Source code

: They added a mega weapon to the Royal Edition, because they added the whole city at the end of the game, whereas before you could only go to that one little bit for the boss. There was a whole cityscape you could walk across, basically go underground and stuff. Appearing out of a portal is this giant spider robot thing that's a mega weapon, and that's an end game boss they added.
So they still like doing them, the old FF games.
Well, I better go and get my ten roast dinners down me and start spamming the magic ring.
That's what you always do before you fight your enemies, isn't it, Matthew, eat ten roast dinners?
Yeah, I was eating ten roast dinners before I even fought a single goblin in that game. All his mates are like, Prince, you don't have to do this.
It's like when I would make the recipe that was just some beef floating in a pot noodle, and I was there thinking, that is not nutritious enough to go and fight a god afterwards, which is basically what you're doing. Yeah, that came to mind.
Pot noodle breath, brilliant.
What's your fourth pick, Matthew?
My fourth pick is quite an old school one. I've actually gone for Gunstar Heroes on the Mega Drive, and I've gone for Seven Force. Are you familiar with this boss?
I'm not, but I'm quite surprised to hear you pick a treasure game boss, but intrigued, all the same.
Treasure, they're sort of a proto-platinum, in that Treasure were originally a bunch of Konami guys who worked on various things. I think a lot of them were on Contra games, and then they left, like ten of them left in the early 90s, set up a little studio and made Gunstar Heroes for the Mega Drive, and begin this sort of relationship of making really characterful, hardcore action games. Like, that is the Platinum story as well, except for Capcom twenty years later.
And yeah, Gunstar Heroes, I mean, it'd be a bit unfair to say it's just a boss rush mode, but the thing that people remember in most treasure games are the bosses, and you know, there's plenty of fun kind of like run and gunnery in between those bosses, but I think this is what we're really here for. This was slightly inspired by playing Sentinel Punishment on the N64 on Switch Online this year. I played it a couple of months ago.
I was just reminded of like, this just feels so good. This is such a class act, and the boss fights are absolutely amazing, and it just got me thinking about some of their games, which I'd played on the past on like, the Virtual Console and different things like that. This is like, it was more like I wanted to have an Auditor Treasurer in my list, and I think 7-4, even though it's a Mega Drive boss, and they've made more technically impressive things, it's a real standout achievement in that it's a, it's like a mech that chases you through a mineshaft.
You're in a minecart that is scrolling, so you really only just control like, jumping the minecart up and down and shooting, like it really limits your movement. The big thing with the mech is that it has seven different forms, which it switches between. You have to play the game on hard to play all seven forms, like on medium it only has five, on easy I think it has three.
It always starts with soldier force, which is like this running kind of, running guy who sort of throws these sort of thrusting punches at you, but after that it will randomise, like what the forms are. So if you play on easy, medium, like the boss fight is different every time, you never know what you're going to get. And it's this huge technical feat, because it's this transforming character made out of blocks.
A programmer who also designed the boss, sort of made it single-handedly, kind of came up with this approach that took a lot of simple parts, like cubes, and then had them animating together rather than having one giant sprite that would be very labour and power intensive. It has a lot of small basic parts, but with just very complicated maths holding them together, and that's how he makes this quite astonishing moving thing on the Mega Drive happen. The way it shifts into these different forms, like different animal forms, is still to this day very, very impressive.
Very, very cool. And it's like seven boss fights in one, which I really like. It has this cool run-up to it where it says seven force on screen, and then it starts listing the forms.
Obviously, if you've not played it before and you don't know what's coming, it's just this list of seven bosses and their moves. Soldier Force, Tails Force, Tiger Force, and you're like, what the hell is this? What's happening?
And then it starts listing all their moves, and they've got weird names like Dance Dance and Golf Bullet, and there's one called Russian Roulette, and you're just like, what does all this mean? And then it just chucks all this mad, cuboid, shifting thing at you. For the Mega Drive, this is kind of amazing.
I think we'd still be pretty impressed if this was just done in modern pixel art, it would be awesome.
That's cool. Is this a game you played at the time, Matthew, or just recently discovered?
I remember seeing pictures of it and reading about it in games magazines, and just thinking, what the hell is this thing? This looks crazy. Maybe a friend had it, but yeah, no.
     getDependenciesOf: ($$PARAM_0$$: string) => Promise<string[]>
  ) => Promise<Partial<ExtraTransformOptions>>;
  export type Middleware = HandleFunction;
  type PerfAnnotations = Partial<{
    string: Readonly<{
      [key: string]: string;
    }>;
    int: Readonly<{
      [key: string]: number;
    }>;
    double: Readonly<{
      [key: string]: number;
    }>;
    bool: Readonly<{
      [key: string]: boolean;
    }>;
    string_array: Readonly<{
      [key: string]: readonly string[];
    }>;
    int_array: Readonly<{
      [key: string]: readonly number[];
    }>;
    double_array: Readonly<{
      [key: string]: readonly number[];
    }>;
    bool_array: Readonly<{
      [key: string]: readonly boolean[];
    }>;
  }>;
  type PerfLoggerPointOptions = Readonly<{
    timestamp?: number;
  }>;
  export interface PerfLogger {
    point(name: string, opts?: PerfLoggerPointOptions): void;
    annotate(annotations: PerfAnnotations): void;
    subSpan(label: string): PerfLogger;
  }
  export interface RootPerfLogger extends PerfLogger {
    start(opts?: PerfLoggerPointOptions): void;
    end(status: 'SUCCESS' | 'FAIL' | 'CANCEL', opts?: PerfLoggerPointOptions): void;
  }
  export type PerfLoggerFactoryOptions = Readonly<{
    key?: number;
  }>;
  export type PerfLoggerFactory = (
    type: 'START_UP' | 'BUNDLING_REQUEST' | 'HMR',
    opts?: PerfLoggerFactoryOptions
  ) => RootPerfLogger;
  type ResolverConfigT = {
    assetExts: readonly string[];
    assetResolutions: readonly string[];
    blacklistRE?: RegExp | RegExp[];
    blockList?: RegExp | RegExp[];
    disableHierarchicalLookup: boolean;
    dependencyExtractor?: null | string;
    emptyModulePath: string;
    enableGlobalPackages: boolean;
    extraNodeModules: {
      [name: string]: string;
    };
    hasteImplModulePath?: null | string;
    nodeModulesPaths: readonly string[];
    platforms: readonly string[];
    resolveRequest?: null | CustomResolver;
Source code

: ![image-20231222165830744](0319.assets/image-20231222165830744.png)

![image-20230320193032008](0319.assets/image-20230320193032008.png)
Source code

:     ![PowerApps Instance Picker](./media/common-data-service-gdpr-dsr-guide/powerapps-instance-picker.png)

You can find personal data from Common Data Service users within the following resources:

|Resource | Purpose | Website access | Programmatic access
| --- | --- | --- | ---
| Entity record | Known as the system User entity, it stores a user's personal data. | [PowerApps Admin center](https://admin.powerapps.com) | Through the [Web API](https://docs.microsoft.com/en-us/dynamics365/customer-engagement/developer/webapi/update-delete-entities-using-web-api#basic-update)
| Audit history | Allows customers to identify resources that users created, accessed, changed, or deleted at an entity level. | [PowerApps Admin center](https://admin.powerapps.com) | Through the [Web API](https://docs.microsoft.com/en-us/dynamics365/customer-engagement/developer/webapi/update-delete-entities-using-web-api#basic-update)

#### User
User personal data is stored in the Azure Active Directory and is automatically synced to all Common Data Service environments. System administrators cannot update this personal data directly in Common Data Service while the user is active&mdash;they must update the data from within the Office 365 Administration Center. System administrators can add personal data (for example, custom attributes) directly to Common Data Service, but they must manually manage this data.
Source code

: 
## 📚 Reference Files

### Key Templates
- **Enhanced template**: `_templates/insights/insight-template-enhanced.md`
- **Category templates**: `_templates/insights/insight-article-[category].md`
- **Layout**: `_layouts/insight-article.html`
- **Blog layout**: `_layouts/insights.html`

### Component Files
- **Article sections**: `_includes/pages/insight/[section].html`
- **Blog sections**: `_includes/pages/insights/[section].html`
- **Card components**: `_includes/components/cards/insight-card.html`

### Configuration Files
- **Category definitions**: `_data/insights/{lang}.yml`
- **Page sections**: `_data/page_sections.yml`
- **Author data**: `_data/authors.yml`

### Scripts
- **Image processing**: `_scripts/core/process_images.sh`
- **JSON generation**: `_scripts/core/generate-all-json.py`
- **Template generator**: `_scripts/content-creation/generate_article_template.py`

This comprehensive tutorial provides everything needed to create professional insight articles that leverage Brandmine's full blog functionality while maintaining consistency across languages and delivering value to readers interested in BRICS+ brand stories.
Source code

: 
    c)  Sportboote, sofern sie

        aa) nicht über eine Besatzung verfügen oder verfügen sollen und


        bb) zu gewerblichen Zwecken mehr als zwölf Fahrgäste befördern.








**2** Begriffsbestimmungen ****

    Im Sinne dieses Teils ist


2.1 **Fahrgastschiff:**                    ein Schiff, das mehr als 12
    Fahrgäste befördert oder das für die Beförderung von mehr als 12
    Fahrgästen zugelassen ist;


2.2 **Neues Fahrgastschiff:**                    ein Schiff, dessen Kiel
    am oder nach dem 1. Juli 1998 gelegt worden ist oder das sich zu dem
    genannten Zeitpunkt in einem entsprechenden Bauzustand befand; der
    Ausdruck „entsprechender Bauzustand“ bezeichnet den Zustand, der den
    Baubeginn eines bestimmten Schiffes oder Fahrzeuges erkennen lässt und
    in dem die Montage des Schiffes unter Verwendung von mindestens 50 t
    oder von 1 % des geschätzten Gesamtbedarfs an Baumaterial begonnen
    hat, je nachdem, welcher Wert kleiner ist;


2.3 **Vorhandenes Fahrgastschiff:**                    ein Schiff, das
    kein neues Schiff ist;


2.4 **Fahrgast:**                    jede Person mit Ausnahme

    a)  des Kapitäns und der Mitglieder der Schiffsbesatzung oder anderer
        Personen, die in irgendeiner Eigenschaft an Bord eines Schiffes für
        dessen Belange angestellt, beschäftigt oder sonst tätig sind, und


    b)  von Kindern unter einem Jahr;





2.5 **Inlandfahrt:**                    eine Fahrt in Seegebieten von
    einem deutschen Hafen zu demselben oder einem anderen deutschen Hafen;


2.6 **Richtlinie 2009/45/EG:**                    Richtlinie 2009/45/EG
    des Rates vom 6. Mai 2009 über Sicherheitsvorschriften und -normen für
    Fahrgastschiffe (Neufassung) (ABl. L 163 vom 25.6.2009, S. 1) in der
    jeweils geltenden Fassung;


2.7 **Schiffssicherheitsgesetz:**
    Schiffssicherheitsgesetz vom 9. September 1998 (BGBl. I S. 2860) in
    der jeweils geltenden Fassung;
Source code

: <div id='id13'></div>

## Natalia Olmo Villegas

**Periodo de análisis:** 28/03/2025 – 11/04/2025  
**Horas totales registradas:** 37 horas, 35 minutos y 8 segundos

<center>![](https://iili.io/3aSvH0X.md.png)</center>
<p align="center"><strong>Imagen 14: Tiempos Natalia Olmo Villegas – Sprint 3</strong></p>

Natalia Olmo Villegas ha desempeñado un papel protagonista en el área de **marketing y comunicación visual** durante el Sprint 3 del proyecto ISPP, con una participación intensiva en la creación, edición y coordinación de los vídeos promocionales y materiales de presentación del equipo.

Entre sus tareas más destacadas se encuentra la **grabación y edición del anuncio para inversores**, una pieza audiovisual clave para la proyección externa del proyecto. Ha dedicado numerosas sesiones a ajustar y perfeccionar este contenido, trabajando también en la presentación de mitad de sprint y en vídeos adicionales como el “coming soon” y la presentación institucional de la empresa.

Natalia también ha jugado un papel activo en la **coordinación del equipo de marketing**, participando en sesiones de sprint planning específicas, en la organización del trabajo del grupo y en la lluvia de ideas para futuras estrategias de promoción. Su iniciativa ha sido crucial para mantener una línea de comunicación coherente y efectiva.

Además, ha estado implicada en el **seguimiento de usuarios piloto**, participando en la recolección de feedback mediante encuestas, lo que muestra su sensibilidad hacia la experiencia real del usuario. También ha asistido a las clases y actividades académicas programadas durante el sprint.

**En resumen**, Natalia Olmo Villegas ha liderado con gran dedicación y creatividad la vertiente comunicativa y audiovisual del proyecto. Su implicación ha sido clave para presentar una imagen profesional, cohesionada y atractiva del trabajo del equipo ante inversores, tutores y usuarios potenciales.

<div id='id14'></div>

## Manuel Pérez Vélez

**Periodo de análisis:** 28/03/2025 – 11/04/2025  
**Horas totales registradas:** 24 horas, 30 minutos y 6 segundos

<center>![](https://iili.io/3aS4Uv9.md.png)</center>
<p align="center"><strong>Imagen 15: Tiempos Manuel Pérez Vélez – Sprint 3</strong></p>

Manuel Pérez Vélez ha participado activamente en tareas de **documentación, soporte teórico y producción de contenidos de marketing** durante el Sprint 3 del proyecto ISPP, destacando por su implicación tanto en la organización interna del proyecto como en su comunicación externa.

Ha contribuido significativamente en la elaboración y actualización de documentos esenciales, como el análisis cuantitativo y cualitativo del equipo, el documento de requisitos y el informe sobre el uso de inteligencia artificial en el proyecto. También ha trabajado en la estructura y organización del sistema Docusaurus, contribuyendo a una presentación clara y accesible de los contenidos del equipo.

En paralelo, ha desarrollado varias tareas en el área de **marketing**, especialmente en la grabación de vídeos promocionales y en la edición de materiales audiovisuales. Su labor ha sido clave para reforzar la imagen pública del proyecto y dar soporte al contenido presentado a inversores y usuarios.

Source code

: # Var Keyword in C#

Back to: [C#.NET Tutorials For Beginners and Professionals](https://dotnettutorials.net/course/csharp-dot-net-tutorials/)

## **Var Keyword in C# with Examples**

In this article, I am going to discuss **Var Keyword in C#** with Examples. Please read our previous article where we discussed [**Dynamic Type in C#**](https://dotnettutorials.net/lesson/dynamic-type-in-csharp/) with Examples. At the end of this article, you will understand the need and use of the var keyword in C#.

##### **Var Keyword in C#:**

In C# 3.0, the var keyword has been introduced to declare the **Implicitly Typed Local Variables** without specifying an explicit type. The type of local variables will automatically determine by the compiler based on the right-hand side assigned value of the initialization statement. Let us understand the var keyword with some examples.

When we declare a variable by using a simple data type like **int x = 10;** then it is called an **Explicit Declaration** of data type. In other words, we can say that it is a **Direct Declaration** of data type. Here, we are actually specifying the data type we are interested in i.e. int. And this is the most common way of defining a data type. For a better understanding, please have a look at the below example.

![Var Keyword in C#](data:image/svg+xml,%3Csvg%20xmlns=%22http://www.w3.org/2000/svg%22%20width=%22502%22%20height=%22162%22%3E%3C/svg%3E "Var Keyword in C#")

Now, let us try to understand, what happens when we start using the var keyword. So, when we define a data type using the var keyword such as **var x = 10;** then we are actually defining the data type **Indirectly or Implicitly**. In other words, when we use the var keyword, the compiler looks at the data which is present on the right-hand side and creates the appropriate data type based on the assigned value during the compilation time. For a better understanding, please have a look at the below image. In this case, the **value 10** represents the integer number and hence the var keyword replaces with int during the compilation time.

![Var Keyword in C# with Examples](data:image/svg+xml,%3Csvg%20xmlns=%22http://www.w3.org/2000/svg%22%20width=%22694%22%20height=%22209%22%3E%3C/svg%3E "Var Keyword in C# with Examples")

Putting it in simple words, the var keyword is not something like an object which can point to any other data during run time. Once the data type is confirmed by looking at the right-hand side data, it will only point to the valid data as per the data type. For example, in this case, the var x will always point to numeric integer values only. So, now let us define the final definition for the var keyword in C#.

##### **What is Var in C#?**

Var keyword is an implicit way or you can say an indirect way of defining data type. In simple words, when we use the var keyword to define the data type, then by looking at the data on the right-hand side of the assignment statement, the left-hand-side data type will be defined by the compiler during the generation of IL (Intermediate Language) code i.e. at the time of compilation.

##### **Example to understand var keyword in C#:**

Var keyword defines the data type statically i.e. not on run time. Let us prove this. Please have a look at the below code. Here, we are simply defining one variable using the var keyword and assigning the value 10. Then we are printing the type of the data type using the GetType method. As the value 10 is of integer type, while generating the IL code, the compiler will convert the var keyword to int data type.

• [TASK INSTRUCTIONS]: For every line of the records that has the word "across" in it, make a copy.

• [THE ANSWER]:
: They added a mega weapon to the Royal Edition, because they added the whole city at the end of the game, whereas before you could only go to that one little bit for the boss. There was a whole cityscape you could walk across, basically go underground and stuff. Appearing out of a portal is this giant spider robot thing that's a mega weapon, and that's an end game boss they added.
This comprehensive tutorial provides everything needed to create professional insight articles that leverage Brandmine's full blog functionality while maintaining consistency across languages and delivering value to readers interested in BRICS+ brand stories.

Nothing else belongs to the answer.